By Heather Cook, MD
Many of you have heard of the BRCA gene. If a woman is positive for this gene that means she has a mutation in one of the breast cancer genes, BRCA1 or BRCA2. Therefore, she has a much higher risk of developing breast cancer or ovarian cancer compared with someone who doesn’t have the mutation. Carriers are estimated to have a lifetime risk of 65%- 80% for developing breast cancer and up to 20-45% for developing ovarian cancer. Less is known in regards to these patients and their fertility potential. However, multiple studies have suggested that BRCA carriers have diminished ovarian reserve and may respond less favorably during fertility treatment compared with controls. It has been theorized that the BRCA mutation may impact the ovarian reserve through accumulated DNA damage. Additionally, BRCA carriers undergoing In Vitro Fertilization stimulation tend to show lower ovarian response than controls. Other studies have demonstrated lower baseline of the antimullerian hormone (AMH) levels in BRCA carriers and earlier age of menopause.
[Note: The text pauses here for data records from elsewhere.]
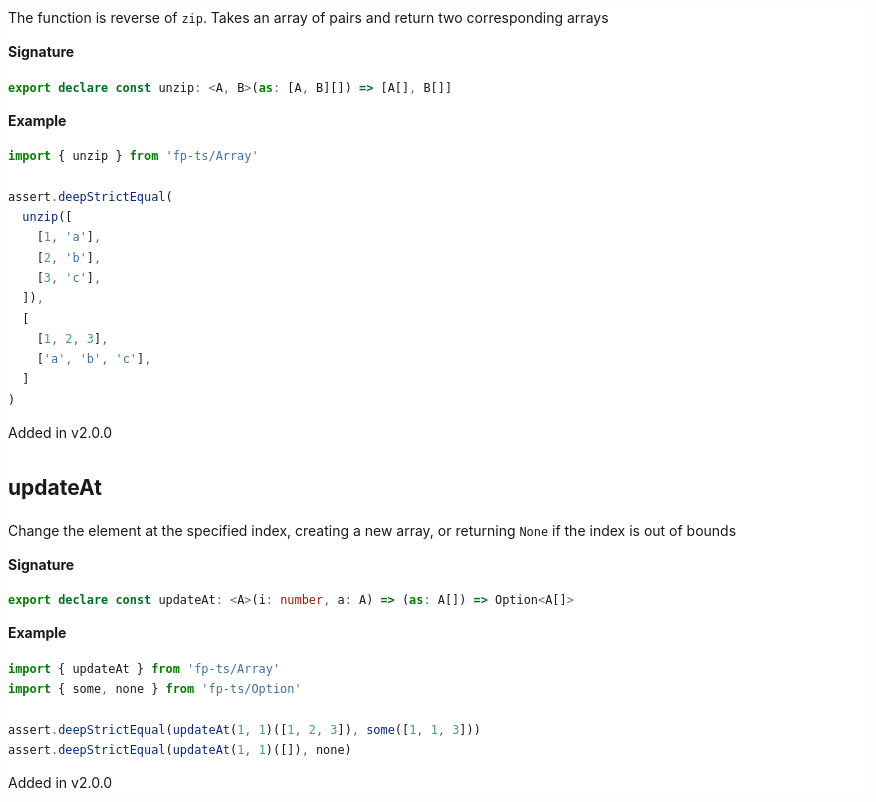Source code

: The function is reverse of `zip`. Takes an array of pairs and return two corresponding arrays

**Signature**

```ts
export declare const unzip: <A, B>(as: [A, B][]) => [A[], B[]]
```

**Example**

```ts
import { unzip } from 'fp-ts/Array'

assert.deepStrictEqual(
  unzip([
    [1, 'a'],
    [2, 'b'],
    [3, 'c'],
  ]),
  [
    [1, 2, 3],
    ['a', 'b', 'c'],
  ]
)
```

Added in v2.0.0

## updateAt

Change the element at the specified index, creating a new array, or returning `None` if the index is out of bounds

**Signature**

```ts
export declare const updateAt: <A>(i: number, a: A) => (as: A[]) => Option<A[]>
```

**Example**

```ts
import { updateAt } from 'fp-ts/Array'
import { some, none } from 'fp-ts/Option'

assert.deepStrictEqual(updateAt(1, 1)([1, 2, 3]), some([1, 1, 3]))
assert.deepStrictEqual(updateAt(1, 1)([]), none)
```

Added in v2.0.0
A recent study evaluating cancer patients undergoing fertility preservation compared BRCA carriers to non-BRCA patients. This study demonstrated that BRCA carriers needed higher doses of medications during their ovarian stimulation, had lower number of eggs retrieved, and a higher rate of poor ovarian response. Additionally, patients undergoing ovarian tissue cryopreservation for fertility preservation were noted to have fewer eggs per tissue fragment if they were BRCA carriers.
Based on the available data, we feel it’s important to counsel our BRCA patients not only on their cancer risk, but also in regards to a likely decrease in ovarian reserve, decrease in overall fertility potential, and options for preimplantation genetic diagnosis (PGD), a procedure used to select unaffected offspring.